15 people have so far died from the disease while hundreds of people are under quarantine.

In the wake of the seriousness of the outbreak, the NSA has asked the Federal Ministry of Health to activate the response plan and procedure to deal with an eventual outbreak.

According to a letter titled ‘Likelihood of MERS outbreak in Nigeria’ dated June 10, 2015 and signed by Brigadier General TT Waya (rtd) for the National Security Adviser,

“With Nigerians travelling all over the world for business and pleasure, the disease could likely be carried into Nigeria as it is transmitted through contact with an infected person. On 20 May 2015, Republic of Korea’s index case of the Middle East Respiratory Syndrome Coronavirus (MERS-CoV) was confirmed. The virus was thereafter reported in China May 29, when a confirmed patient in the Republic of Korea travelled to Guangdong. This outbreak has been adjudged by the World Health Organisation (WHO), as the largest outside of Saudi Arabia. As at June 9, there are more than 108 confirmed cases leading to nine deaths, quarantine of over 3, 400 and closure of 2, 400 schools in South Korea.”

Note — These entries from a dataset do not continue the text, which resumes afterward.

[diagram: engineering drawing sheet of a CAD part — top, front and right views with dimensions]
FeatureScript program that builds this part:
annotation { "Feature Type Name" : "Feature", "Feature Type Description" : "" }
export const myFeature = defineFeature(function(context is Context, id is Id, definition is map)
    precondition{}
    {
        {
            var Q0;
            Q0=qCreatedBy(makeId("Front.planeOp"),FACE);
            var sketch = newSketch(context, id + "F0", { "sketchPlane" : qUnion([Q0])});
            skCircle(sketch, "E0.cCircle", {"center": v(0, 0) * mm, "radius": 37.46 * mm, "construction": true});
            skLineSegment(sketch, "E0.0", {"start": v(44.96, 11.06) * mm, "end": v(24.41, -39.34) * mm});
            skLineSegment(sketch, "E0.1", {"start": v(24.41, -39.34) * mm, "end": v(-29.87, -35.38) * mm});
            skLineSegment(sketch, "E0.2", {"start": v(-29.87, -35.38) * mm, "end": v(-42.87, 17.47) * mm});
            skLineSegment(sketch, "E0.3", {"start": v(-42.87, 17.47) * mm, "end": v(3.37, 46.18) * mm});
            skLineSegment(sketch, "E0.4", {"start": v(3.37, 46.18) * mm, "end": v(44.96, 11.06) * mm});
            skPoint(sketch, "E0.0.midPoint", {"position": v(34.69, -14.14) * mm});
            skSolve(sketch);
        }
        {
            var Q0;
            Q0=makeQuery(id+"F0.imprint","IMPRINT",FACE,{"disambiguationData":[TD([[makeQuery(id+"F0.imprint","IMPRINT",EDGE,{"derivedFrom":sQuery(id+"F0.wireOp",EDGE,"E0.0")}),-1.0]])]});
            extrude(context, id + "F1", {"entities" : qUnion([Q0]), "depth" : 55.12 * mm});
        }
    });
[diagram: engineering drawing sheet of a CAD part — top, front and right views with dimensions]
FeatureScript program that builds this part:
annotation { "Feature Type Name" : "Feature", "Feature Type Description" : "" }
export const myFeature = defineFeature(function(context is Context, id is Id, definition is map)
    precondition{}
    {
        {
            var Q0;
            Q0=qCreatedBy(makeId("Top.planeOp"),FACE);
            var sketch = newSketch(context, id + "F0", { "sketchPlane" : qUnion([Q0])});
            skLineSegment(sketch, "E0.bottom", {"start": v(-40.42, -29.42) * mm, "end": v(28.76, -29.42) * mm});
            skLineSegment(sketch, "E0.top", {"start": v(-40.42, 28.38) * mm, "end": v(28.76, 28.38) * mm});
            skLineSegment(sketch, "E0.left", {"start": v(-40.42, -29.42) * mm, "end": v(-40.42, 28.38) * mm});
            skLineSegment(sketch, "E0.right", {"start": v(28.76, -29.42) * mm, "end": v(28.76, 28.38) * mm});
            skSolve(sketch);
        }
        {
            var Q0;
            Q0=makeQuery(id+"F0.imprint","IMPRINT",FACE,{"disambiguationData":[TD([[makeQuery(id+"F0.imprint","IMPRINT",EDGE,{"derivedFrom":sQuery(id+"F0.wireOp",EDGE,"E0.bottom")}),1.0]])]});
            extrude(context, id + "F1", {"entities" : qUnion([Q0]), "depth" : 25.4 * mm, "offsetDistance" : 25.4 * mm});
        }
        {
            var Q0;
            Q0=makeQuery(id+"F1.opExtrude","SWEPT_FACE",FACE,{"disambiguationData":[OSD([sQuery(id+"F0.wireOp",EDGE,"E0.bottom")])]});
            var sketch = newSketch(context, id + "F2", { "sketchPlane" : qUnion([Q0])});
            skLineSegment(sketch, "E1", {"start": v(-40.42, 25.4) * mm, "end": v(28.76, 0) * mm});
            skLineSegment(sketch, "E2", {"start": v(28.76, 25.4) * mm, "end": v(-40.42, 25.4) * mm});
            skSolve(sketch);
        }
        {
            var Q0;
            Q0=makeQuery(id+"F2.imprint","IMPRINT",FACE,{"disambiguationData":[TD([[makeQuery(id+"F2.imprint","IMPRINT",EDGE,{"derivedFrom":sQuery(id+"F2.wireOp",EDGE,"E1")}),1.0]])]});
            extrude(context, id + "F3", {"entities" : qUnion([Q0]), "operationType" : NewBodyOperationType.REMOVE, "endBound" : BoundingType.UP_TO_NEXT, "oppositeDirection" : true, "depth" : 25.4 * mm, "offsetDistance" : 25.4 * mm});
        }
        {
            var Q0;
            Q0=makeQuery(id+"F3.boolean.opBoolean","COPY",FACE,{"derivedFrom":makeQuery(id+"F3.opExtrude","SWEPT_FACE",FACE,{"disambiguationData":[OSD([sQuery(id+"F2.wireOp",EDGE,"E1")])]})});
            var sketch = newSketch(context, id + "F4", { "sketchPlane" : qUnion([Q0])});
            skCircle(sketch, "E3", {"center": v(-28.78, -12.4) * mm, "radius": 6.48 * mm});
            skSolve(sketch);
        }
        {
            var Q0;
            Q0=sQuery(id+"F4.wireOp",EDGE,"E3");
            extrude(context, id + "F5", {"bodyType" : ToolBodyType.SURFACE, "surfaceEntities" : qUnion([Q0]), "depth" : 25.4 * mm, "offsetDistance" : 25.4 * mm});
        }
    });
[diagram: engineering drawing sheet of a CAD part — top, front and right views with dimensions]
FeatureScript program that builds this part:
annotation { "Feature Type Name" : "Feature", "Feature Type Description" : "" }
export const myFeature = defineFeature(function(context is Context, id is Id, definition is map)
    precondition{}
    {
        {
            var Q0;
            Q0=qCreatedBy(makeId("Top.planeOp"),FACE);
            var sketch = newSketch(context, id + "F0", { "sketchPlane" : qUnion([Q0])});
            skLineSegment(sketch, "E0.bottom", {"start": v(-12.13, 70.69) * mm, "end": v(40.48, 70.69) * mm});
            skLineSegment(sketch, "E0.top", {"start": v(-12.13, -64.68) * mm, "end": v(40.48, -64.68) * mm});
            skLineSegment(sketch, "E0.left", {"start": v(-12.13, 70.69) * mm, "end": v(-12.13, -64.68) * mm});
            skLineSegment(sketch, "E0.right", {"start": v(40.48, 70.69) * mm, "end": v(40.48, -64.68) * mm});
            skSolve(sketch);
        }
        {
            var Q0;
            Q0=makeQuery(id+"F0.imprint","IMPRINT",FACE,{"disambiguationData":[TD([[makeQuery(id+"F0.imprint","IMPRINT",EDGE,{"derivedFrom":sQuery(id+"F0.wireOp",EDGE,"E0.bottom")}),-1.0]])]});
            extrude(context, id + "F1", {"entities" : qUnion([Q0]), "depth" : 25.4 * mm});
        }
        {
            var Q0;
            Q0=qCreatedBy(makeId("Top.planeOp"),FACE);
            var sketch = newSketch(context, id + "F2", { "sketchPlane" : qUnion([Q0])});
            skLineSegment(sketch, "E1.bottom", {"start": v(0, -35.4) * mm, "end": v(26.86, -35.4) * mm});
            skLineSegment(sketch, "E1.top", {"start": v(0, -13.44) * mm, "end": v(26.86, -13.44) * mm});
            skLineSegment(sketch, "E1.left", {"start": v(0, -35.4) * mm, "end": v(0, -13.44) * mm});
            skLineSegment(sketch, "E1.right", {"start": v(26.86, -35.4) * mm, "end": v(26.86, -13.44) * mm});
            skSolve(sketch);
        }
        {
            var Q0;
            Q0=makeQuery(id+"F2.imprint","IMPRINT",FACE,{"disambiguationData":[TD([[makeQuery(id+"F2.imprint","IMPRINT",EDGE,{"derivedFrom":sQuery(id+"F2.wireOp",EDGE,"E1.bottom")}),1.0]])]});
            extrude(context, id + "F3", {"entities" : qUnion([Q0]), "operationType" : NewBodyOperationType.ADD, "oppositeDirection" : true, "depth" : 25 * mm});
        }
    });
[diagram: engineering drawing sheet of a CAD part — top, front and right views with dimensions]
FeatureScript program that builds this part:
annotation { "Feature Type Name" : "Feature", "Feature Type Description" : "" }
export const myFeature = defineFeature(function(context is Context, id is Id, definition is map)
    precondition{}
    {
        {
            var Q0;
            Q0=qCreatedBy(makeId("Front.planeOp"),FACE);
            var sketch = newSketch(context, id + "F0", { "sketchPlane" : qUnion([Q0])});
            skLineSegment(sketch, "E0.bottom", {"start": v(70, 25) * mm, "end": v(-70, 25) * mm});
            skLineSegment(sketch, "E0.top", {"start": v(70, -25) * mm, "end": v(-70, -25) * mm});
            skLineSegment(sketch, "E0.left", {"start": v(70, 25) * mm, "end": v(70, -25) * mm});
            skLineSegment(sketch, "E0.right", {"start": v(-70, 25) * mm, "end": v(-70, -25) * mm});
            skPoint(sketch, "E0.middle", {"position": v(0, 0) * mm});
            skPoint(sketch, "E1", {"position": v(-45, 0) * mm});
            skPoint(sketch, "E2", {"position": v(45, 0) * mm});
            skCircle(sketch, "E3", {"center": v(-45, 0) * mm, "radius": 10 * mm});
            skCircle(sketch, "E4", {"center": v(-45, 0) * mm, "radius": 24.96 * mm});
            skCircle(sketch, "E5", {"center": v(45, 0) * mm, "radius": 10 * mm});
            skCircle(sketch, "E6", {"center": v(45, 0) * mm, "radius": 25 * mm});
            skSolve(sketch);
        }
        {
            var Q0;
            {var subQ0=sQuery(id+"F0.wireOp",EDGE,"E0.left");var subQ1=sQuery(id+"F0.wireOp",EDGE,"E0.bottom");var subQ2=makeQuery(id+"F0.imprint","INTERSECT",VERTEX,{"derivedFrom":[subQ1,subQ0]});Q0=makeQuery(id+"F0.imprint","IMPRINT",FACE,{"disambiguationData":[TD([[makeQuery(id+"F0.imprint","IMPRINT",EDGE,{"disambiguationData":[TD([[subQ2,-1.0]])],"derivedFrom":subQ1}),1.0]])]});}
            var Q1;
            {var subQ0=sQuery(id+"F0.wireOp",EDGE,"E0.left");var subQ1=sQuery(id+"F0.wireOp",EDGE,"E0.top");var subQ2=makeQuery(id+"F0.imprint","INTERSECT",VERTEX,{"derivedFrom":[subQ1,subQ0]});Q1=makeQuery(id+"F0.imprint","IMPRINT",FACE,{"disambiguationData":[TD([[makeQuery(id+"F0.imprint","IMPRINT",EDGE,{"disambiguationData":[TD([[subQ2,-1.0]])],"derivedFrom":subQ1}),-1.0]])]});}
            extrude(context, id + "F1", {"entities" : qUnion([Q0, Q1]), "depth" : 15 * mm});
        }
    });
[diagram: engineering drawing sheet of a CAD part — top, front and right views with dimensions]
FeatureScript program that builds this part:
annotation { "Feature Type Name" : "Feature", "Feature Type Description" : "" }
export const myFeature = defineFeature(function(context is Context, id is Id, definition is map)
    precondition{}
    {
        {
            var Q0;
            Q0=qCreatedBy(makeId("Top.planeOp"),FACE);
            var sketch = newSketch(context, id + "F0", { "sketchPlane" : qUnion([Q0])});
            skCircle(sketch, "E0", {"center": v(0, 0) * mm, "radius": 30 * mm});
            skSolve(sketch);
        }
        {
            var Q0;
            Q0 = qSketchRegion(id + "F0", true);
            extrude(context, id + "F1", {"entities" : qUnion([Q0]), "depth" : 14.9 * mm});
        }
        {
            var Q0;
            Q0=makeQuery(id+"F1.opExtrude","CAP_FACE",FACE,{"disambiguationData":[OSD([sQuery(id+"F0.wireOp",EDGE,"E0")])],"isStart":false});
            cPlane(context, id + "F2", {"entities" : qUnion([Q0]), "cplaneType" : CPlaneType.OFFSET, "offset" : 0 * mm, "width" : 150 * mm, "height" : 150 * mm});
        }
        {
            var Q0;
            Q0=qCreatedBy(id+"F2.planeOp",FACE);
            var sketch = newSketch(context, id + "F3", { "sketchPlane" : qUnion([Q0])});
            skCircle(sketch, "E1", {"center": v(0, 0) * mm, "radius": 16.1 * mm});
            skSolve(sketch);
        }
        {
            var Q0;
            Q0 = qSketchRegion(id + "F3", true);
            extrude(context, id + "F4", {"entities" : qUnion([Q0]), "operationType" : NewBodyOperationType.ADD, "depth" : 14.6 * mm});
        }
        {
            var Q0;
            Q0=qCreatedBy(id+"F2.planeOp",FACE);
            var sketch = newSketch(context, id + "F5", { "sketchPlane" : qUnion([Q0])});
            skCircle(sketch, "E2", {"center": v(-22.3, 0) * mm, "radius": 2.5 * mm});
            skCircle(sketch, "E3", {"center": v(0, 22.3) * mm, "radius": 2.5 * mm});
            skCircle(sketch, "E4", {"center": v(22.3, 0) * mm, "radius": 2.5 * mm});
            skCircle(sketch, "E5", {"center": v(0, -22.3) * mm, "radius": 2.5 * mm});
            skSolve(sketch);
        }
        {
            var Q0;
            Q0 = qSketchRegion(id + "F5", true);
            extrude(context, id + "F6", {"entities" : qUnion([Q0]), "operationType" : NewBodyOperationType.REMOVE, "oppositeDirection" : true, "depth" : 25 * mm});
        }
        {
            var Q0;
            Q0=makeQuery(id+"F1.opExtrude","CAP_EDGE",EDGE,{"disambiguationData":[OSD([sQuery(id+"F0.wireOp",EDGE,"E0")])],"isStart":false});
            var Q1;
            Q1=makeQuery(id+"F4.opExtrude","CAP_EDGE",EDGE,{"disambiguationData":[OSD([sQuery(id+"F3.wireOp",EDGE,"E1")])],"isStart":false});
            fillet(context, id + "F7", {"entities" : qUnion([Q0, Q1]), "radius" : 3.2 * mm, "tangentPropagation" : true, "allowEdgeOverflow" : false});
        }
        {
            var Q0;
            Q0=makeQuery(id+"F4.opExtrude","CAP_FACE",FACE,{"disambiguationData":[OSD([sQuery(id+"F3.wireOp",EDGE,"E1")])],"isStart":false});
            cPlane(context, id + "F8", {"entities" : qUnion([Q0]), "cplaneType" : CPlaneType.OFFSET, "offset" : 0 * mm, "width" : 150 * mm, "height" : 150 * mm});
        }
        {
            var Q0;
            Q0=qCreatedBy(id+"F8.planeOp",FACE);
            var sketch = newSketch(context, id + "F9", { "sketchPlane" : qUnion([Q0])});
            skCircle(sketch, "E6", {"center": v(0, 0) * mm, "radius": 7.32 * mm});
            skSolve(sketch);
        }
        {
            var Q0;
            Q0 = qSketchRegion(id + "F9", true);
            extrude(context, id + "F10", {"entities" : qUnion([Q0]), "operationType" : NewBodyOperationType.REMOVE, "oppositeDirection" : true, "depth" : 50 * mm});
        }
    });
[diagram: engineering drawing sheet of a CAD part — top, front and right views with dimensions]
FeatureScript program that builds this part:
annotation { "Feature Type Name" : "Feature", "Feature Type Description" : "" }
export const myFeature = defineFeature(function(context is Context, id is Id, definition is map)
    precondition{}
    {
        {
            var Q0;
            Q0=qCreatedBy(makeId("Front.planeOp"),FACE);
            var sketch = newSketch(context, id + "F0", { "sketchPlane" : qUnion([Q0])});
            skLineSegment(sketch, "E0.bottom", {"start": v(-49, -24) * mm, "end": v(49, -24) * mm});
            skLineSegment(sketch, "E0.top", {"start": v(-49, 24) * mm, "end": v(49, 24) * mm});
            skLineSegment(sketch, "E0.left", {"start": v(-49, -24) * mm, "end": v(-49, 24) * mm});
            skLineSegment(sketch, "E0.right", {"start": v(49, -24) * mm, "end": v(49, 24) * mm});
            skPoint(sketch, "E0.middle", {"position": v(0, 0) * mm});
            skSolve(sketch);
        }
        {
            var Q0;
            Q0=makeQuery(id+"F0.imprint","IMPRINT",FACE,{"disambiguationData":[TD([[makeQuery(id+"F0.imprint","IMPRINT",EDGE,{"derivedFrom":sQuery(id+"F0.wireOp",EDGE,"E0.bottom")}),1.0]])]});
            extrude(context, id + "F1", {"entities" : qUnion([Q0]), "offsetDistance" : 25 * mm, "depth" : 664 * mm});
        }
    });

Last Friday, the World Health Organisation (WHO) had raised a global alert on the outbreak and convened an Emergency Committee under the International Health Regulations (2005) to advise it as to whether this event constitutes a Public Health Emergency of International Concern (PHEIC) and on public health measures that should be taken.

According to the global health body, the virus does not seem to pass easily from person to person unless there is close contact, such as occurs when providing unprotected care to a patient.

WHO while urging member states to enhance their surveillance for severe acute respiratory infections (SARI), encouraged countries to raise awareness of MERS and to provide information to travelers.